__Assignment__
Once the pictures are set aside, transcribe each line of the data exactly.

__Data extract__

◇ ◇ ◇ ◇ ◇ ◇ ◇

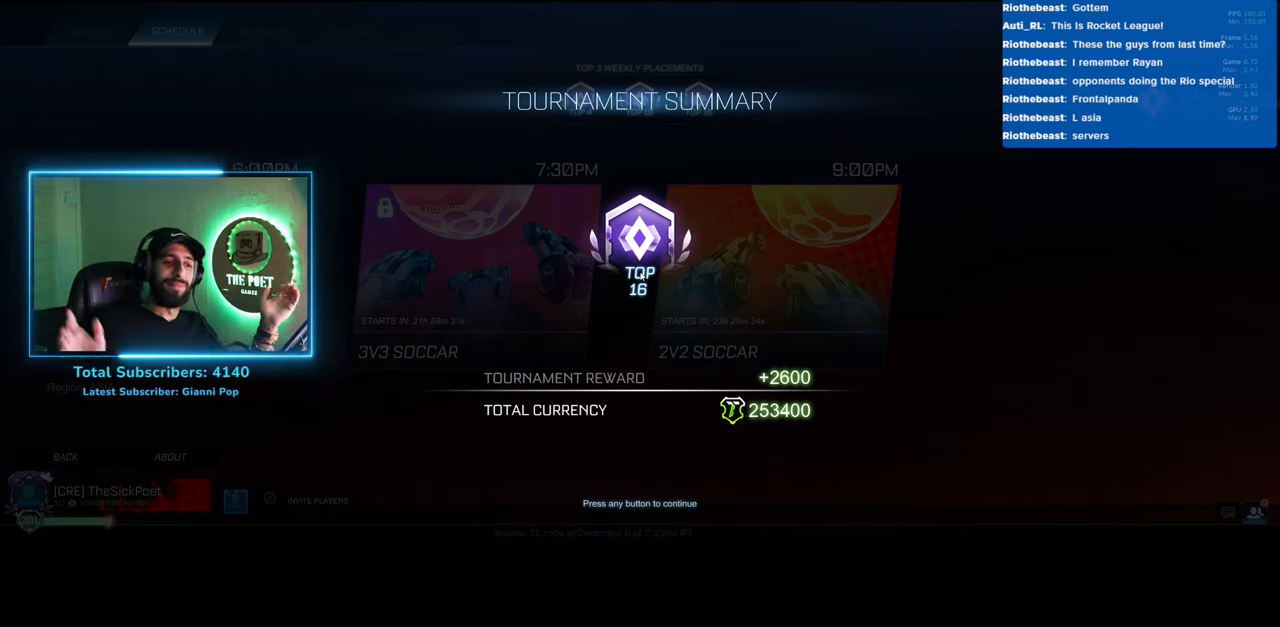
Gameplay with keyboard and mouse; each line is a JSON object with the keys and mouse buttons held at the frame after it. "events" lists presses ("down") and releases ("up") of "a", "ctrl", "d", "e", "q", "s", "shift", "space", "w", "mouse_left", "mouse_wheel", "mouse_right", "mouse_mb4" and "mouse_mb5" between this image and that frame as [ms after this image, input, new state], when the widget could be followed in between. "mouse_left", "mouse_wheel", "mouse_right", "mouse_mb4", "mouse_mb5" = the "left", "wheel", "right", "mb4", "mb5" buttons of the "mouse" list. No other keys are recorded. "wheel" means that the mouse wheel is clicked or scrolled. Mouse movement is not recorded.
{"keys": [], "mouse": ["left"], "events": [[483, "mouse_left", "down"]]}
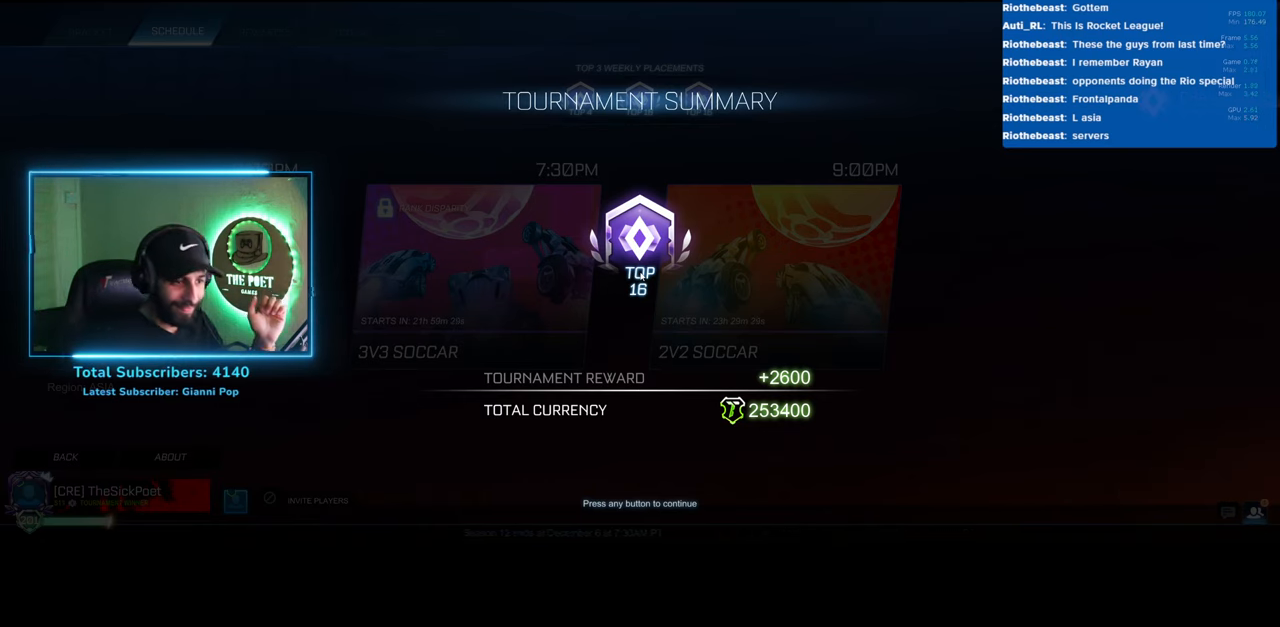
{"keys": [], "mouse": [], "events": [[100, "mouse_left", "up"]]}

◇ ◇ ◇ ◇ ◇ ◇ ◇

__Reply to the exercise__
Gameplay with keyboard and mouse; each line is a JSON object with the keys and mouse buttons held at the frame after it. "events" lists presses ("down") and releases ("up") of "a", "ctrl", "d", "e", "q", "s", "shift", "space", "w", "mouse_left", "mouse_wheel", "mouse_right", "mouse_mb4" and "mouse_mb5" between this image and that frame as [ms after this image, input, new state], when the widget could be followed in between. "mouse_left", "mouse_wheel", "mouse_right", "mouse_mb4", "mouse_mb5" = the "left", "wheel", "right", "mb4", "mb5" buttons of the "mouse" list. No other keys are recorded. "wheel" means that the mouse wheel is clicked or scrolled. Mouse movement is not recorded.
{"keys": [], "mouse": ["left"], "events": [[483, "mouse_left", "down"]]}
{"keys": [], "mouse": [], "events": [[100, "mouse_left", "up"]]}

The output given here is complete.